Model of CE enantioseparation systems with a mixture of chiral selectors: Part II. Determination of thermodynamic parameters of the interconversion in chiral and achiral environments separately

Abstract

The theoretical assumption that a multi-CS enantioseparation system, the model of which was described in Part I of this work, can be treated as a separation system with only one CS is confirmed by a set of experiments. The model assumes that each individual analyte–CS interaction is fast, fully independent on other interactions and the analyte: CS ratio is 1:1 and that the analyte is present in its concentration small enough not to considerably change the concentration of free CSs. An enantioselective environment in affinity capillary electrophoresis is created using a commercially available mixture of highly sulfated β-cyclodextrines as chiral selectors (CSs) and lorazepam as an analyte that undergoes interconversion during the separation process. Dependencies of the electrophoretic mobilities of the two enantiomers on concentration of the CSs mixture are proved to follow the proposed multi-CS model. Global rate constants of interconversion are determined at various temperatures and concentrations of the CSs mixture.
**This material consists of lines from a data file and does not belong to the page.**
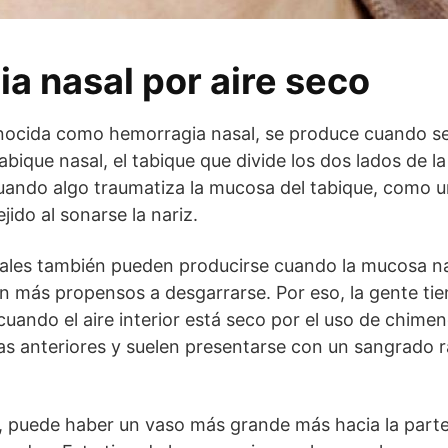
a nasal por aire seco
onocida como hemorragia nasal, se produce cuando 
bique nasal, el tabique que divide los dos lados de la
cuando algo traumatiza la mucosa del tabique, como 
jido al sonarse la nariz.
ales también pueden producirse cuando la mucosa nas
n más propensos a desgarrarse. Por eso, la gente ti
cuando el aire interior está seco por el uso de chime
s anteriores y suelen presentarse con un sangrado r
uede haber un vaso más grande más hacia la parte 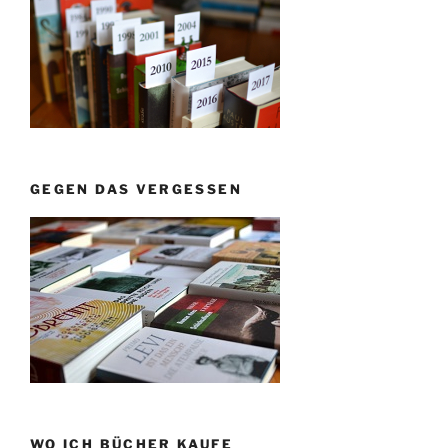
GEGEN DAS VERGESSEN
WO ICH BÜCHER KAUFE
In accord with the proposed theory, linear dependencies of the global rate constants on CSs concentration are achieved. Intercepts and slopes of these plots correspond to local rate constants of interconversion in achiral (without the mixture of CSs in background electrolyte (BGE)) and chiral (with the CSs mixture in BGE) environments, respectively. The experimentally obtained electropherograms show an excellent fit with those resulting from the computer simulation based on our model.